Two RNAseq papers (sea urchin S. purpuratus and worm C. brrigsae) came out in the advanced online section of Genome Research. They prove something that we were aware of for long time. It is that a large fraction of computationally derived gene models published as part of large-scale genome assembly projects were incorrect. How did we know? We did tiling array experiments on various genomes and saw major discrepancies between models and empirically observed gene structures (sea urchin and human). You can view the sea urchin tiling data here and compare with the predicted genes (green) to see the discrepancies.

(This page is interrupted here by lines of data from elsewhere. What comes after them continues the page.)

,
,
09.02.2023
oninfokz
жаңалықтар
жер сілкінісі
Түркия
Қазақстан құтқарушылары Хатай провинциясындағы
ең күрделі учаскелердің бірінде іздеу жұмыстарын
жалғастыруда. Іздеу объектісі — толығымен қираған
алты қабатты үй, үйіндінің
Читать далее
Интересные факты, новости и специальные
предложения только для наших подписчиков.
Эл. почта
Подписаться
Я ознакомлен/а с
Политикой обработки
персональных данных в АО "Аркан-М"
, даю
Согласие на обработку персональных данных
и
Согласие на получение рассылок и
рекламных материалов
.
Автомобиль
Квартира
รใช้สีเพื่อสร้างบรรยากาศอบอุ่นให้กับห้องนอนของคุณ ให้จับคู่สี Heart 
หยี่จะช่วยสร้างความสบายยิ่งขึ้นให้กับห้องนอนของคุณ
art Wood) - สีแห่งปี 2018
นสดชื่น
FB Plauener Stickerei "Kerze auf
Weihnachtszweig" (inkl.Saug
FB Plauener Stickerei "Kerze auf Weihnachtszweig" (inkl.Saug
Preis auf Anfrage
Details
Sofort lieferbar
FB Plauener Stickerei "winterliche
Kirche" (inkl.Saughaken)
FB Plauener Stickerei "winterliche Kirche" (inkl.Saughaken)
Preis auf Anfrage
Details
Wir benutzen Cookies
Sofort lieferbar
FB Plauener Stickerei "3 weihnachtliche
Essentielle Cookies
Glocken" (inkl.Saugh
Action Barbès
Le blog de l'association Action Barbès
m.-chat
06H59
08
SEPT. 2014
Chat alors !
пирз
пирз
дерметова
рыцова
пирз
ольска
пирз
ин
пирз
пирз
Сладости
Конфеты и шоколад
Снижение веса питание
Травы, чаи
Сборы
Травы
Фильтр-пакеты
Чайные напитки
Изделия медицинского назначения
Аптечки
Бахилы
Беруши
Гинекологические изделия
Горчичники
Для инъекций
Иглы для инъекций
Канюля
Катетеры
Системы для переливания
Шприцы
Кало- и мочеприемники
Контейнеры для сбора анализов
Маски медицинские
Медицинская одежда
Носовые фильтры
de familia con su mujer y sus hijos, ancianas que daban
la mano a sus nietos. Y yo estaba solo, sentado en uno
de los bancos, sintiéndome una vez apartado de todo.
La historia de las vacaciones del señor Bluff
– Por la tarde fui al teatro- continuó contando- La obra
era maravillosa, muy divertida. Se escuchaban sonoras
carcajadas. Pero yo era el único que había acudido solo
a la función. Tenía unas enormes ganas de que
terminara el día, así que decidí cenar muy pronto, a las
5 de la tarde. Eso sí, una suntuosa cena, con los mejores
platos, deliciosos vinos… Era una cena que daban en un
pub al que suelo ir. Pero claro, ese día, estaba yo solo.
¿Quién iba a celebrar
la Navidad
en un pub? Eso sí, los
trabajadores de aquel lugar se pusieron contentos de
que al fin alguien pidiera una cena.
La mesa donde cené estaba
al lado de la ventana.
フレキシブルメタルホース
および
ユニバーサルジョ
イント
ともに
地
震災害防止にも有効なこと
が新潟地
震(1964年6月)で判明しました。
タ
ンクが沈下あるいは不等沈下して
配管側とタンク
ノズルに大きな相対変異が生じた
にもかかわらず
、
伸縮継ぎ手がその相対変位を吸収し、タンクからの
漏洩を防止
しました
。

RNAseq is more accurate than tiling array approach, because it gives the underlying sequences of genes, whereas with tiling arrays, the biologists are limited by whichever probes are placed on the arrays. So, it is reassuring that the RNAseq approach found major inaccuracies in the existing gene models. From the abstract of sea urchin paper -
The genome had initially been annotated by use of computational gene model prediction algorithms. A large fraction of these predicted genes were recovered in the transcriptome when the reads were mapped to the genome and appropriately filtered and analyzed. However, in a manually curated subset, we discovered that over half the computational gene model predictions were imperfect, containing errors such as missing exons, prediction of non-?existent exons, erroneous intron/exon boundaries, fusion of adjacent genes, and prediction of multiple genes from single genes.
Two things puzzle us about the above report, however.
i) Our tiling array experiment showed expressions in many other areas of the genome, where no genes were predicted by computational model. Did the RNAseq experiment confirm or reject those observed expressions? Given that no mention of the previous tiling-array experiment was done in the paper or references, we suspect the authors did not try.
ii) Scientists working on most other eukaryotic organisms are discovering long-noncoding RNAs. Did the above study see any such gene? The discussion seem to be limited to the genes already predicted by computational methods.
The C. briggsae paper dealt with quite different problem than sea urchin. Its cousin organism (C. elegans) has been extensively annotated by all possible methods including RNAseq. Then those gene models were computationally inferred on C. briggsae, which is only a closely related worm. So, RNAseq in C. briggsae was done to perfect the gene models.
In this study, we have used RNA-seq reads to annotate transsplicing sites, splicing leaders, and operons in C. briggsae. We annotated trans-splicing sites and trans-splicing leaders (SLs) through examining misalignments between SL-containing transcript sequences and the C. briggsae genome sequences.
Those working on de novo assembly of transcriptomes will not find much in the above papers. Although the sea urchin paper used Trinity for one set, most of the analysis in both papers are done using standard mapping tools to map reads on reference genomes.